The Sequela Christi

The moral life of a Christian does not entail a laundry list of rules to follow. From experience, we realize that even the short list of 10 Commandments and their even shorter summation from the lips of Jesus proves to me more than we can manage. For even if we desire to do good, “our sinful passions, awakened by the law, [work] in our members to bear fruit for death” (Rom 7:5). The good news was, is, and always will be…Jesus is here for us. He will enter our hearts at our invitation and, through His grace, convert and shape our interior and remove the discrepancy between our lives and His life. Until, like the saints in our tradition, we become living witnesses to the glory of God. We put away the old self, and be renewed in the spirit of [our] minds, and put on the new self, created in God’s way in righteousness and holiness of truth” (Eph 4:22-24). By giving our obedient, loving yes to God, our exterior will manifest what is going on in our hearts. The saints are indeed wildly different, yet they, in common, display traits of the personality of Christ. In our journey, we can study these traits through Christ and his saints to discern where we can participate in our conversion. What follows is a quick look at only seven of these traits. As we aim to align ourselves with the eternal truth, this exercise will continue to yield good fruit our entire lives.

**Source data:**
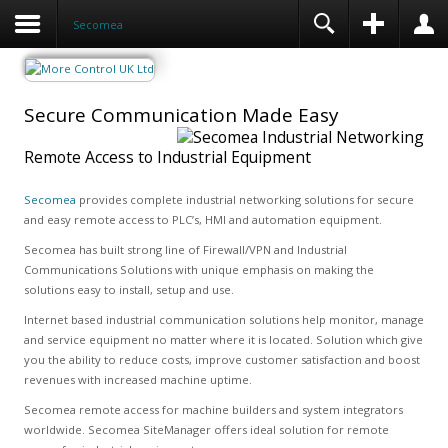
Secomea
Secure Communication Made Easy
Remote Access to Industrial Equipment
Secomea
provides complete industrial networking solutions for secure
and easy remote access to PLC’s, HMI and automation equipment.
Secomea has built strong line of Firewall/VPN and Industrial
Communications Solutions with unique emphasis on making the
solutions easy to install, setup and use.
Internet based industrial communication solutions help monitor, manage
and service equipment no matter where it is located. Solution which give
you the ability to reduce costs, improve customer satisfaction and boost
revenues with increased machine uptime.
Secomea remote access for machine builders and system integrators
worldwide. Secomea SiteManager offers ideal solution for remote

**Instructions for the task:** Carry the Sequela Christi passage forward, starting right after its final sentence. The rows are separate material, unrelated to the Sequela Christi passage.

**Written response:**
Poverty

Born in a barn on the road to be counted in a census of the general population, our Lord was arguably the wealthiest man who had ever lived. He held the keys to heaven with the right to give them to another, true possession. However, we learn from his actions that possessions and material wealth should not be valued above all. He calmed storms, healed wounds, and converted water to wine; if material wealth was essential to our well-being, it is reasonable to assume he would have provided that to his followers. He did not; he does not. Many of his saints through the ages have been poor. Yet, many have been wealthy as well. Demonstrating that wealth itself is not evil but is not good in and of itself. Wealth is here as part of the nature of the material world. Its proper use is where our free will ought to be applied. Instead of hoarding the fruits of our labor, our riches, we are meant to use them in charity to glorify the Father. Jesus did precisely this. He took the material wealth at his command and used it to serve the needs of His followers. We ought to use our riches, however large or small, as stewards, always remembering the caveat… it is easier for a camel to pass through the eye of a needle than for one who is rich to enter the Kingdom of God” (Matt 19:24). We are not meant to keep the gifts the Lord gave us for ourselves, they are intended to be shared.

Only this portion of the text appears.